Written task: For each line of the listing, output an exact copy.
Material for the task Block Start
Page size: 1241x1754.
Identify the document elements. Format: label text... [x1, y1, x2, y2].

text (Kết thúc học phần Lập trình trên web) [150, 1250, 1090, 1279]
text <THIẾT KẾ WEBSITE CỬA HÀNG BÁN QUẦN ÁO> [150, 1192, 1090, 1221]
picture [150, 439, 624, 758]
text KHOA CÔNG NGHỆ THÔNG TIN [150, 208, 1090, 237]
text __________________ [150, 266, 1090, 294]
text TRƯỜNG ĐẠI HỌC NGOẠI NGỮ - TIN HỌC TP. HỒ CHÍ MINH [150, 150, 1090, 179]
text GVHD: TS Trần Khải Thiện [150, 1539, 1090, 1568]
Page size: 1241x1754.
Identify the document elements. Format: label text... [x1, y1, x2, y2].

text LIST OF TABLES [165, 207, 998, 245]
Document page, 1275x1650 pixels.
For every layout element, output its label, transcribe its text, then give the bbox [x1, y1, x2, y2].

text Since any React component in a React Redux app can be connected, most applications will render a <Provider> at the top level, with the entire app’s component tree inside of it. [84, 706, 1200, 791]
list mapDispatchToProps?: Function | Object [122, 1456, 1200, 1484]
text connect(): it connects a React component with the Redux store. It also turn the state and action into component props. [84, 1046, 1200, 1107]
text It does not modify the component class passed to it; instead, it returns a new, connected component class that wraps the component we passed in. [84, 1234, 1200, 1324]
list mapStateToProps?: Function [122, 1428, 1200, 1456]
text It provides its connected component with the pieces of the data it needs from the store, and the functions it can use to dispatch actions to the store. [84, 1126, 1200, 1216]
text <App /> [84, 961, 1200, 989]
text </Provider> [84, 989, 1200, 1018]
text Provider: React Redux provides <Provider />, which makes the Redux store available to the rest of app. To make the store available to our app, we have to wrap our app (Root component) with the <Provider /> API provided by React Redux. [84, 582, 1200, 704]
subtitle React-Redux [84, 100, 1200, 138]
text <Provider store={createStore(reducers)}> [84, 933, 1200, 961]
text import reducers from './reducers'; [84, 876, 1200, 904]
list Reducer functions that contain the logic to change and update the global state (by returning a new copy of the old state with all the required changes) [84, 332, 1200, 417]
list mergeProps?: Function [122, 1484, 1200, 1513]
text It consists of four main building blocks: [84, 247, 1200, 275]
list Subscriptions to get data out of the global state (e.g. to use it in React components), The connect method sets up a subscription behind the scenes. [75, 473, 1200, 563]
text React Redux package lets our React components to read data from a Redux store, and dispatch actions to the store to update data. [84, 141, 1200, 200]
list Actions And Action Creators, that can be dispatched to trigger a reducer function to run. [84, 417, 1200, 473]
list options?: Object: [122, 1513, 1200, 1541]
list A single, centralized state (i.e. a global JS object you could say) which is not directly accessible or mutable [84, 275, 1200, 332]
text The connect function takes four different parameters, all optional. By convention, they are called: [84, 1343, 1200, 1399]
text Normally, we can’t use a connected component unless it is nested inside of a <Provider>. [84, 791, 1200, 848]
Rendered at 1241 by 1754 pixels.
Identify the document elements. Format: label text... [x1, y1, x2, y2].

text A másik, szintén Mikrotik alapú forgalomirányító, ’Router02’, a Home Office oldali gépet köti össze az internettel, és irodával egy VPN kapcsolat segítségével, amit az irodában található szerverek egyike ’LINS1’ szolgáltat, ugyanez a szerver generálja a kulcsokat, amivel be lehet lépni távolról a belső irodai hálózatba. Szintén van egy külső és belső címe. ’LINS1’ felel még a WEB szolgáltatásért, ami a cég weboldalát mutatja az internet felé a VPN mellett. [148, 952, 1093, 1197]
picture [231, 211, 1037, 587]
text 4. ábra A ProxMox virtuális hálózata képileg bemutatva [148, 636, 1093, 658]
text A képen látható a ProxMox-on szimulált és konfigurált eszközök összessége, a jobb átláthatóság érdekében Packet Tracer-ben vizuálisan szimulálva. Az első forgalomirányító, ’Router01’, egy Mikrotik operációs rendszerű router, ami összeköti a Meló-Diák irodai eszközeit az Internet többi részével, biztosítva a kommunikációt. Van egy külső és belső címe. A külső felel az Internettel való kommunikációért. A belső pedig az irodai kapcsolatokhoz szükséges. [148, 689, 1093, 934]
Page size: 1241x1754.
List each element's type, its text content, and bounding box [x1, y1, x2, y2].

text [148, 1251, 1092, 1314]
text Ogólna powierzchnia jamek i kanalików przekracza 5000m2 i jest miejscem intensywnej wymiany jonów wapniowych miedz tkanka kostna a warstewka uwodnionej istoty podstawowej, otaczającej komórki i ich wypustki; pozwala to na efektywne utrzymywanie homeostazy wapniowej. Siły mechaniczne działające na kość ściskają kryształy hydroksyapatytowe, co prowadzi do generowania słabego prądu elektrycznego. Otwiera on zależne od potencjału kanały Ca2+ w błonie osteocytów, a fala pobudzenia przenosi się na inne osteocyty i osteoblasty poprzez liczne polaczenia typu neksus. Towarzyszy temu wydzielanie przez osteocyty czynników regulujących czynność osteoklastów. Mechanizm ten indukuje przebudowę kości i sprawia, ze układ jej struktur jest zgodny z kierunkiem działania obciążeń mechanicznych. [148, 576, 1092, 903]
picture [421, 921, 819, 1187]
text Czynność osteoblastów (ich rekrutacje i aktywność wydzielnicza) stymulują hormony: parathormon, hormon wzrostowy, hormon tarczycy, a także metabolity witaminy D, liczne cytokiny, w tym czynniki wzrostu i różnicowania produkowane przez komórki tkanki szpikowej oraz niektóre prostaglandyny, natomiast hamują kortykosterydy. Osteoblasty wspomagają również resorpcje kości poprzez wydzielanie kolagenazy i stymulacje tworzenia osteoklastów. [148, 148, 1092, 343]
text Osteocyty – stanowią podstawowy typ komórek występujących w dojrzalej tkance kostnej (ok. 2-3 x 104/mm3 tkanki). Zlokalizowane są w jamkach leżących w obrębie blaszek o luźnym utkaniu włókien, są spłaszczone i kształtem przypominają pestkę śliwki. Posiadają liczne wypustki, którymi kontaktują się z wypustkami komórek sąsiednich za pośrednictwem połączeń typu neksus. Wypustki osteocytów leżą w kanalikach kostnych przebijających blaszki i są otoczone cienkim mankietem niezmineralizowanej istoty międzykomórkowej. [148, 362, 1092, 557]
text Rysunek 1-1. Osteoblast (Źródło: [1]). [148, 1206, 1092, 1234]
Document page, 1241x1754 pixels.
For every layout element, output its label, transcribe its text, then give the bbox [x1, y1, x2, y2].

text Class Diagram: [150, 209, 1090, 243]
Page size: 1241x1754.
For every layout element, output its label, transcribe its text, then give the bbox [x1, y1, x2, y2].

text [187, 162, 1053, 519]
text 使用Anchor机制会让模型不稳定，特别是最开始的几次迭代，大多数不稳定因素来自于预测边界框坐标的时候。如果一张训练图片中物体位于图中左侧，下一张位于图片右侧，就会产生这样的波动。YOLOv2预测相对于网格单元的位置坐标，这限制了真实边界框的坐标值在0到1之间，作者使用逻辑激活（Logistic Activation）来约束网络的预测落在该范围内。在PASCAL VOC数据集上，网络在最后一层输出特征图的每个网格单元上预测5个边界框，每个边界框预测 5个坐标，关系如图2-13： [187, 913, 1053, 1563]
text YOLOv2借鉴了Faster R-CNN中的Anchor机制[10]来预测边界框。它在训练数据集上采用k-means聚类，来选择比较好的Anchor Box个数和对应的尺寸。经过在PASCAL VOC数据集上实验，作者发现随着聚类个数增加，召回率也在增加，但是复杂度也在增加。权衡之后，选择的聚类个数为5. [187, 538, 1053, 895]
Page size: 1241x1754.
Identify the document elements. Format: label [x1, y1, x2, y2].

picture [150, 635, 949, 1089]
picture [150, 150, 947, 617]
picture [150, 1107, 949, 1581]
Material for the task Block End
Response to this task:
Page size: 1241x1754.
Identify the document elements. Format: label text... [x1, y1, x2, y2].

text (Kết thúc học phần Lập trình trên web) [150, 1250, 1090, 1279]
text <THIẾT KẾ WEBSITE CỬA HÀNG BÁN QUẦN ÁO> [150, 1192, 1090, 1221]
picture [150, 439, 624, 758]
text KHOA CÔNG NGHỆ THÔNG TIN [150, 208, 1090, 237]
text __________________ [150, 266, 1090, 294]
text TRƯỜNG ĐẠI HỌC NGOẠI NGỮ - TIN HỌC TP. HỒ CHÍ MINH [150, 150, 1090, 179]
text GVHD: TS Trần Khải Thiện [150, 1539, 1090, 1568]
Page size: 1241x1754.
Identify the document elements. Format: label text... [x1, y1, x2, y2].

text LIST OF TABLES [165, 207, 998, 245]
Document page, 1275x1650 pixels.
For every layout element, output its label, transcribe its text, then give the bbox [x1, y1, x2, y2].

text Since any React component in a React Redux app can be connected, most applications will render a <Provider> at the top level, with the entire app’s component tree inside of it. [84, 706, 1200, 791]
list mapDispatchToProps?: Function | Object [122, 1456, 1200, 1484]
text connect(): it connects a React component with the Redux store. It also turn the state and action into component props. [84, 1046, 1200, 1107]
text It does not modify the component class passed to it; instead, it returns a new, connected component class that wraps the component we passed in. [84, 1234, 1200, 1324]
list mapStateToProps?: Function [122, 1428, 1200, 1456]
text It provides its connected component with the pieces of the data it needs from the store, and the functions it can use to dispatch actions to the store. [84, 1126, 1200, 1216]
text <App /> [84, 961, 1200, 989]
text </Provider> [84, 989, 1200, 1018]
text Provider: React Redux provides <Provider />, which makes the Redux store available to the rest of app. To make the store available to our app, we have to wrap our app (Root component) with the <Provider /> API provided by React Redux. [84, 582, 1200, 704]
subtitle React-Redux [84, 100, 1200, 138]
text <Provider store={createStore(reducers)}> [84, 933, 1200, 961]
text import reducers from './reducers'; [84, 876, 1200, 904]
list Reducer functions that contain the logic to change and update the global state (by returning a new copy of the old state with all the required changes) [84, 332, 1200, 417]
list mergeProps?: Function [122, 1484, 1200, 1513]
text It consists of four main building blocks: [84, 247, 1200, 275]
list Subscriptions to get data out of the global state (e.g. to use it in React components), The connect method sets up a subscription behind the scenes. [75, 473, 1200, 563]
text React Redux package lets our React components to read data from a Redux store, and dispatch actions to the store to update data. [84, 141, 1200, 200]
list Actions And Action Creators, that can be dispatched to trigger a reducer function to run. [84, 417, 1200, 473]
list options?: Object: [122, 1513, 1200, 1541]
list A single, centralized state (i.e. a global JS object you could say) which is not directly accessible or mutable [84, 275, 1200, 332]
text The connect function takes four different parameters, all optional. By convention, they are called: [84, 1343, 1200, 1399]
text Normally, we can’t use a connected component unless it is nested inside of a <Provider>. [84, 791, 1200, 848]
Rendered at 1241 by 1754 pixels.
Identify the document elements. Format: label text... [x1, y1, x2, y2].

text A másik, szintén Mikrotik alapú forgalomirányító, ’Router02’, a Home Office oldali gépet köti össze az internettel, és irodával egy VPN kapcsolat segítségével, amit az irodában található szerverek egyike ’LINS1’ szolgáltat, ugyanez a szerver generálja a kulcsokat, amivel be lehet lépni távolról a belső irodai hálózatba. Szintén van egy külső és belső címe. ’LINS1’ felel még a WEB szolgáltatásért, ami a cég weboldalát mutatja az internet felé a VPN mellett. [148, 952, 1093, 1197]
picture [231, 211, 1037, 587]
text 4. ábra A ProxMox virtuális hálózata képileg bemutatva [148, 636, 1093, 658]
text A képen látható a ProxMox-on szimulált és konfigurált eszközök összessége, a jobb átláthatóság érdekében Packet Tracer-ben vizuálisan szimulálva. Az első forgalomirányító, ’Router01’, egy Mikrotik operációs rendszerű router, ami összeköti a Meló-Diák irodai eszközeit az Internet többi részével, biztosítva a kommunikációt. Van egy külső és belső címe. A külső felel az Internettel való kommunikációért. A belső pedig az irodai kapcsolatokhoz szükséges. [148, 689, 1093, 934]
Page size: 1241x1754.
List each element's type, its text content, and bounding box [x1, y1, x2, y2].

text [148, 1251, 1092, 1314]
text Ogólna powierzchnia jamek i kanalików przekracza 5000m2 i jest miejscem intensywnej wymiany jonów wapniowych miedz tkanka kostna a warstewka uwodnionej istoty podstawowej, otaczającej komórki i ich wypustki; pozwala to na efektywne utrzymywanie homeostazy wapniowej. Siły mechaniczne działające na kość ściskają kryształy hydroksyapatytowe, co prowadzi do generowania słabego prądu elektrycznego. Otwiera on zależne od potencjału kanały Ca2+ w błonie osteocytów, a fala pobudzenia przenosi się na inne osteocyty i osteoblasty poprzez liczne polaczenia typu neksus. Towarzyszy temu wydzielanie przez osteocyty czynników regulujących czynność osteoklastów. Mechanizm ten indukuje przebudowę kości i sprawia, ze układ jej struktur jest zgodny z kierunkiem działania obciążeń mechanicznych. [148, 576, 1092, 903]
picture [421, 921, 819, 1187]
text Czynność osteoblastów (ich rekrutacje i aktywność wydzielnicza) stymulują hormony: parathormon, hormon wzrostowy, hormon tarczycy, a także metabolity witaminy D, liczne cytokiny, w tym czynniki wzrostu i różnicowania produkowane przez komórki tkanki szpikowej oraz niektóre prostaglandyny, natomiast hamują kortykosterydy. Osteoblasty wspomagają również resorpcje kości poprzez wydzielanie kolagenazy i stymulacje tworzenia osteoklastów. [148, 148, 1092, 343]
text Osteocyty – stanowią podstawowy typ komórek występujących w dojrzalej tkance kostnej (ok. 2-3 x 104/mm3 tkanki). Zlokalizowane są w jamkach leżących w obrębie blaszek o luźnym utkaniu włókien, są spłaszczone i kształtem przypominają pestkę śliwki. Posiadają liczne wypustki, którymi kontaktują się z wypustkami komórek sąsiednich za pośrednictwem połączeń typu neksus. Wypustki osteocytów leżą w kanalikach kostnych przebijających blaszki i są otoczone cienkim mankietem niezmineralizowanej istoty międzykomórkowej. [148, 362, 1092, 557]
text Rysunek 1-1. Osteoblast (Źródło: [1]). [148, 1206, 1092, 1234]
Document page, 1241x1754 pixels.
For every layout element, output its label, transcribe its text, then give the bbox [x1, y1, x2, y2].

text Class Diagram: [150, 209, 1090, 243]
Page size: 1241x1754.
For every layout element, output its label, transcribe its text, then give the bbox [x1, y1, x2, y2].

text [187, 162, 1053, 519]
text 使用Anchor机制会让模型不稳定，特别是最开始的几次迭代，大多数不稳定因素来自于预测边界框坐标的时候。如果一张训练图片中物体位于图中左侧，下一张位于图片右侧，就会产生这样的波动。YOLOv2预测相对于网格单元的位置坐标，这限制了真实边界框的坐标值在0到1之间，作者使用逻辑激活（Logistic Activation）来约束网络的预测落在该范围内。在PASCAL VOC数据集上，网络在最后一层输出特征图的每个网格单元上预测5个边界框，每个边界框预测 5个坐标，关系如图2-13： [187, 913, 1053, 1563]
text YOLOv2借鉴了Faster R-CNN中的Anchor机制[10]来预测边界框。它在训练数据集上采用k-means聚类，来选择比较好的Anchor Box个数和对应的尺寸。经过在PASCAL VOC数据集上实验，作者发现随着聚类个数增加，召回率也在增加，但是复杂度也在增加。权衡之后，选择的聚类个数为5. [187, 538, 1053, 895]
Page size: 1241x1754.
Identify the document elements. Format: label [x1, y1, x2, y2].

picture [150, 635, 949, 1089]
picture [150, 150, 947, 617]
picture [150, 1107, 949, 1581]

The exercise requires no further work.